Omnibus Crime Bill Bad For Natives

By Reuel Amdur

What will the Conservatives’ Safe Streets and Communities Act mean for Aboriginals? In short, it will mean more Aboriginals in custody for longer. The rate of Aboriginal incarceration is high and going up. This bill will increase the number even more.

Statistics Canada indicates approximately 3% of the population is Aboriginal, and the custody statistics are alarming. From 2008-2009, Aboriginal people accounted for 27% of admissions to provincial and territorial custody, as well as 18% in federal custody and 21% to remand. Of all women in custody, 37% are Aboriginal, as are 28% of women in remand. In comparison, 20% of remanded men and 25% of men sentenced to custody are Aboriginal. The bottom line is that the prisons are more and more populated by Aboriginals, and the numbers continue to rise.

The proposed legislation will set new minimum sentences for a range of offenses, and more Aboriginals will remain in prison for a longer period of time. Yet, the bill will not make us safer. According to Irvin Waller, a leading Canadian criminologist and professor at the University of Ottawa, “The bill will not do much to reduce violent crimes such as sexual and other assaults, break-and-enters, and car thefts.” More effective, he said, are preventive measures. A preventive approach aims at outreach to young people in high crime neighborhoods. The rapid influx of Native people into urban areas makes them good candidates for the kind of crime prevention strategies that have already shown their worth in places like Chicago and in Britain. A good preventive program includes youth outreach workers and reduced access to alcohol, guns, and knives.

When it comes to sentencing, the bill severely limits community alternatives, such as the use of healing (or sentencing) circles, a traditional way of dealing with criminality in some Aboriginal cultures. A healing circle is a shaming procedure that involves representatives of the community listening to the offender and often the victim and determining an appropriate resolution, whether it’s a conditional sentence, restitution, or jail time. Healing circles are only used when a person admits guilt. On the basis of his experience with the RCMP in the North, Ottawa Police Chief Vern White is a great believer in the efficacy of healing circles. Prisons can be training grounds for criminal careers, and longer sentences can mean returning prisoners are even more dangerous to the community. We should only rely on incarceration when absolutely necessary.

Waller also spoke of Aboriginals as victims of crime. He noted that 25% of victims of Aboriginal violence are women. Some southwestern Ontario schools have implemented a program aimed at preventing sexual violence against women, known as the Fourth R. The program is aimed at teens because most sexual assaults, according to Waller, are committed by teens and young men in their early twenties.
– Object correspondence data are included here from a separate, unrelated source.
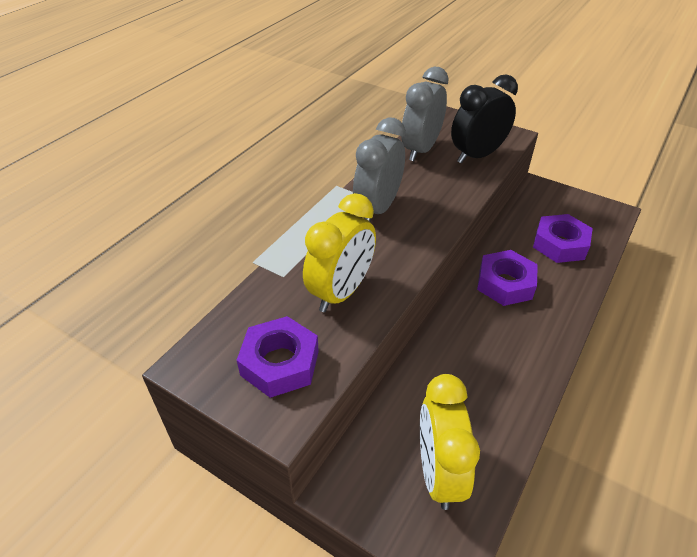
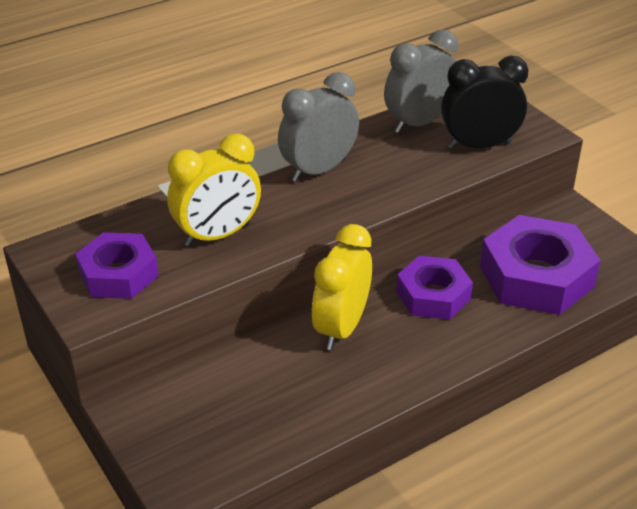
camera: 25 degrees right, 5 degrees down
(438, 472) = (221, 428): yellow clock -> yellow clock (341, 328)
(560, 244) = (536, 276): purple nut -> purple nut, size x1.56

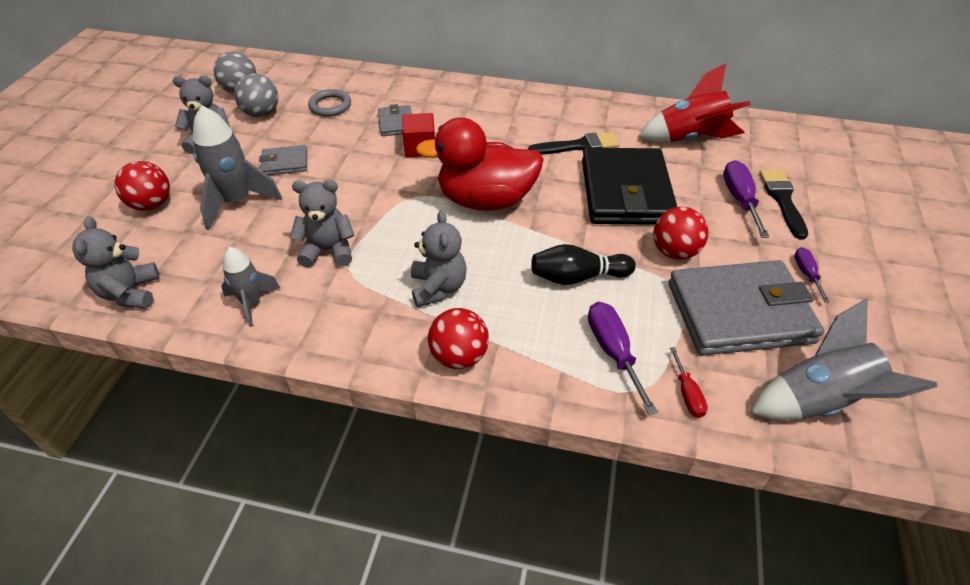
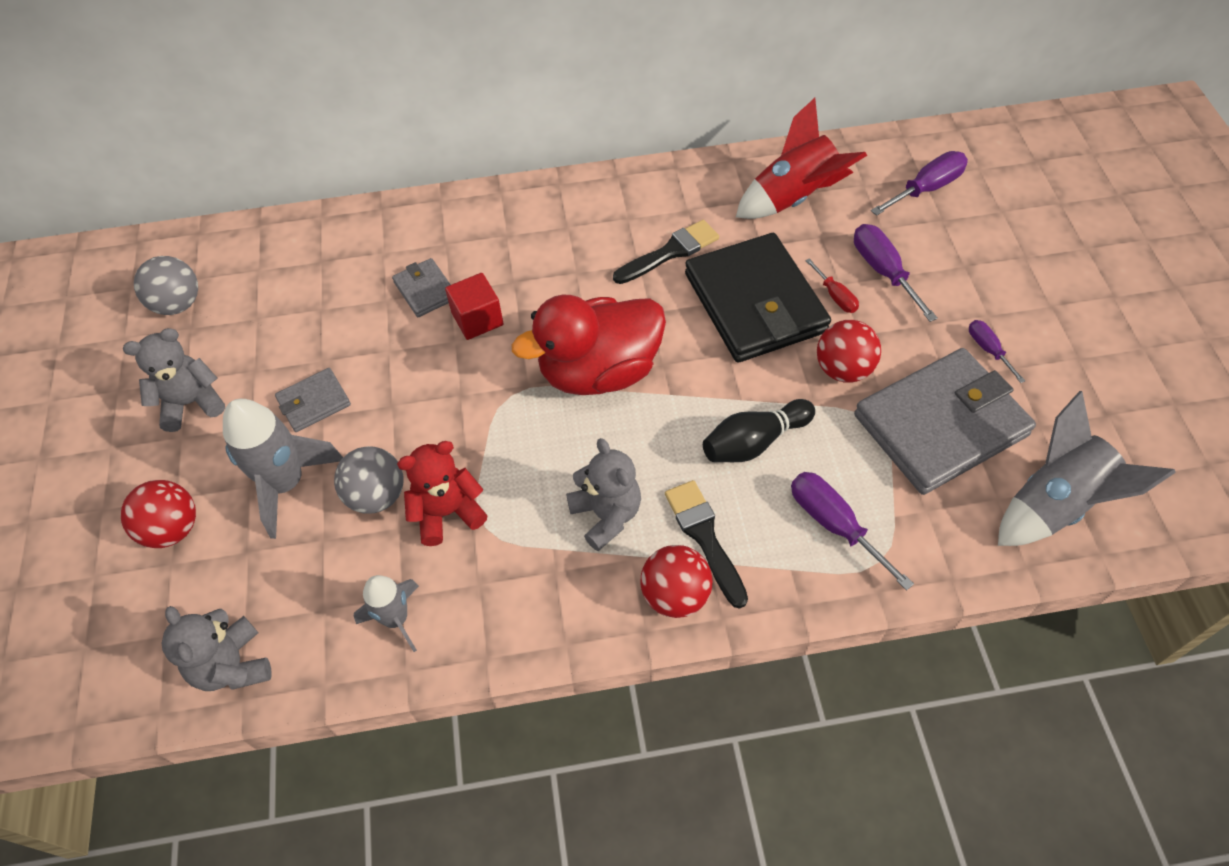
camera: 20 degrees left, 10 degrees up
(261, 113) = (232, 333): grey ball -> grey ball (377, 495)
(328, 250) = (447, 512): grey teddy bear -> red teddy bear
(330, 106) = (320, 290): grey ring -> none
(687, 394) = (928, 546): red screwdriver -> red screwdriver (835, 296)
(782, 200) = (928, 256): black brush -> black brush (704, 537)
(801, 158) = (926, 188): none -> purple screwdriver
On reserves, more general preventive measures demand broad improvements in education and child welfare services. Currently, funding for such programs falls below funding given for youth programs in communities outside reserves. In prison, mental health programs are grossly neglected, and it is doubtful if the Tories will be dealing adequately with this issue any time soon. Aboriginals, along with other prisoners, are ill served by this neglect.